После бессонной ночи, проведенной у костра на берегу, было особенно приятно вытянуться на своей постели под теплым одеялом и закрыть глаза. Усталое сознание недолго сопротивлялось волнам сна, и вот Аня уже плыла на этих волнах, среди каких-то смутных, но при этом сладостных образов.
Видения баюкали ее, уносили все дальше и дальше в темные глубины, и слышалась тихая, нежная музыка, и чьи-то родные голоса нашептывали ей что-то ласковое… И вдруг короткий неприятный звук диссонансом вплелся в эту успокоительную симфонию. Так трудно было вынырнуть из сна, но где-то рядом стукнула дверь, а по коридору прогрохали тяжелые шаги мужских ног, обутых в сапоги.
Аня подскочила в кровати. Она слышала выстрел или это был звук из ее сна? Где-то в парке кричали… Выстрелы и крики стали уже привычным фоном здешней жизни, но так хотелось надеяться, что это осталось в прошлом. Ведь психопат-убийца арестован, что же такое снова происходит в Привольном?
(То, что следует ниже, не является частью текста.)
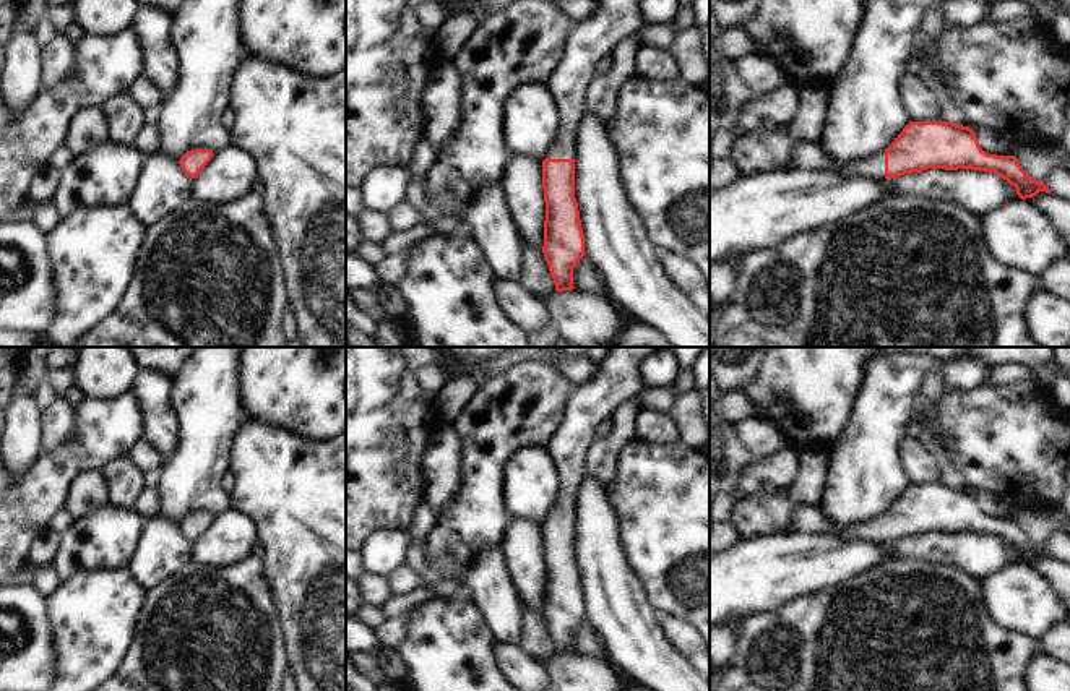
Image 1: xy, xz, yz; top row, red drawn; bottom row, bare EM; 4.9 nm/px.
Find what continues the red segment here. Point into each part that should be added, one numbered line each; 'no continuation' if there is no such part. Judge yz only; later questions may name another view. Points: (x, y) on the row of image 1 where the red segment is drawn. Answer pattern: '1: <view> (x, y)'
1: yz (874, 166)

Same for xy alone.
no continuation

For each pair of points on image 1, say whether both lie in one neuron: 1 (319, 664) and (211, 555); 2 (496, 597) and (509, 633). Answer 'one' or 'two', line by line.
1: two
2: one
Она метнулась к окну и откинула штору. По парку, туда, где слышались крики, бежал Салтыков с револьвером в руке. Свернув в липовую аллею, он стал почти не виден, но все же проследить его путь было возможно – Валентин не успел накинуть китель, и за деревьями пунктиром мелькала его белоснежная сорочка.
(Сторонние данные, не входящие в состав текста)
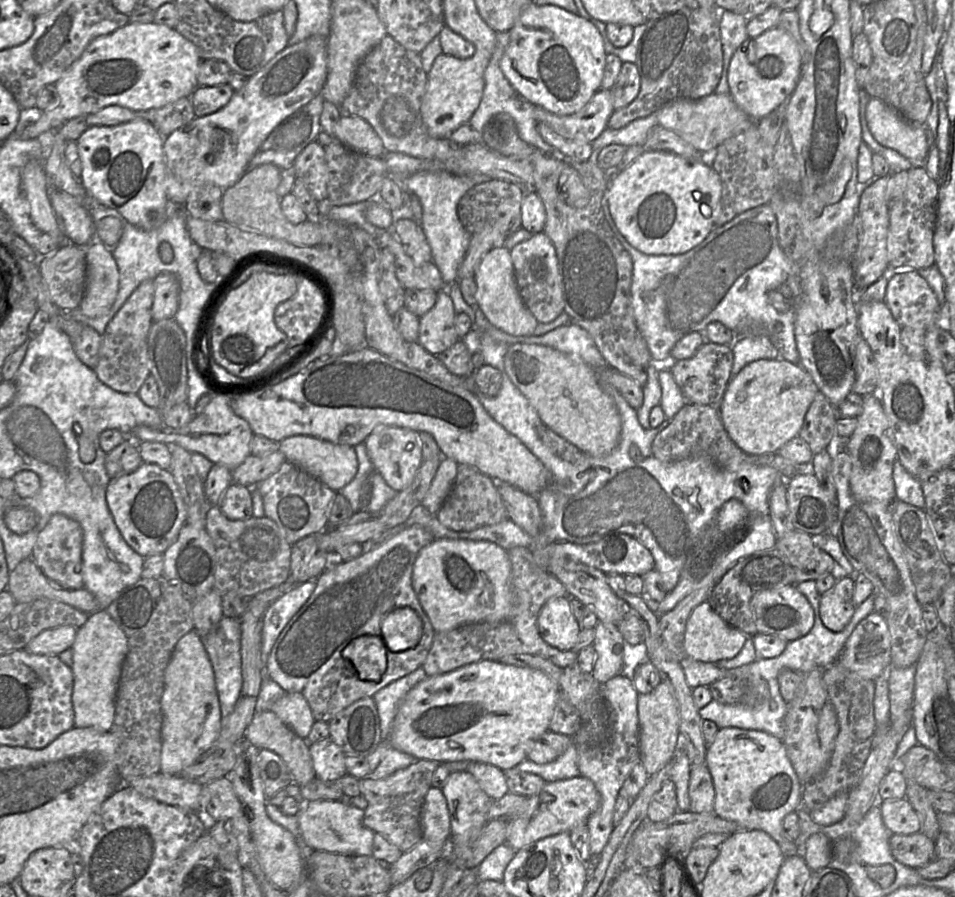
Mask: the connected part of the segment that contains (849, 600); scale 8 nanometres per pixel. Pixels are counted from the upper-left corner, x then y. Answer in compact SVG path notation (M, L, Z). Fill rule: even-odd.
M844 577L820 595L819 612L823 624L833 632L842 631L850 622L856 605L853 602L854 581Z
Аня схватила халат и, одеваясь на ходу и путаясь от волнения в рукавах, побежала вниз по лестнице, на крыльцо и дальше в парк, в ту аллею, где исчез Салтыков. Аллея вела к ручью.
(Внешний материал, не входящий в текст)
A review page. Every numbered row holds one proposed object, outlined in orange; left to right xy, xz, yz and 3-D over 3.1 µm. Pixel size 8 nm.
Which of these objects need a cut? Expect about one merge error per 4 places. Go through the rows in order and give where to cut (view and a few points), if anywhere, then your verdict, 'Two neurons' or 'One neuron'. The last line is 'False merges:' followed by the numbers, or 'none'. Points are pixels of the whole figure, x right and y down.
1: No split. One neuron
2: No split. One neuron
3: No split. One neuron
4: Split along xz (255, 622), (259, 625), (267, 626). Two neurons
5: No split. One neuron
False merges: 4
– Нюточка, детка, случилось там чего? Что вы с Валентином Петровичем взбаламутились-то? – кричала ей вслед няня, но Ане некогда было ответить.
У ручья ей открылась страшная картина. Прямо на расстеленной поверх травы скатерке с остатками растоптанной еды стоял поручик Кривицкий. Одной рукой он удерживал Лелю, а другой прижимал револьвер к ее виску. Женщиной Кривицкий заслонялся как щитом от возможного выстрела Михаила Павловича, взявшего поручика на мушку.
Но со спины к Кривицкому уже вплотную приблизился Салтыков, направивший дуло своего штатного офицерского нагана в затылок поручику.
Красивое лицо Кривицкого искажала отвратительная гримаса. Михаил Павлович был бледен до синевы, а его рука, сжимавшая браунинг, сильно дрожала – вероятно, он боялся, что, решившись выстрелить, неизбежно зацепит жену. Изуродованные черты лица Салтыкова словно окаменели, его профиль снова казался грубо обтесанным куском гранита…
Каждый из мужчин кричал противнику, что любая попытка двинуться будет стоить тому жизни, но стрелять никто из них не начинал.
– Боже мой, Борис Владимирович, что вы делаете? – растерянно спросила Анна.
Поручик Кривицкий проигнорировал ее вопрос, зато Салтыков, не оборачиваясь, бросил:
– Анюта, отойди подальше!
Отойти? Как бы не так! Вот только у нее никакого оружия нет – ни браунинга, ни нагана, а все вокруг вооружены. Аня поискала глазами хоть что-нибудь, что могло бы сойти за оружие, и взгляд ее упал на тяжелый обломок ствола старой яблони, который в качестве топлива для костра принес откуда-то ночью Салтыков.
Дубина в женских руках – это, конечно, не бог весть что, но все же лучше, чем ничего. Вооружившись, Аня пристроилась поближе к Валентину за спиной у Кривицкого, примеряясь, как бы ловчее ударить поручика, прежде чем он посмеет выстрелить в Лелю. Увы, шансы на то, что удар дубины опередит выстрел, были невелики.
А мужчины тем временем снова заорали.
– Эй вы, одноглазый господин! – кричал поручик Хорватову. – Немедленно выуживайте из воды мешок или я сейчас разнесу вашей даме череп! Слышишь ты, шпак, что тебе было приказано?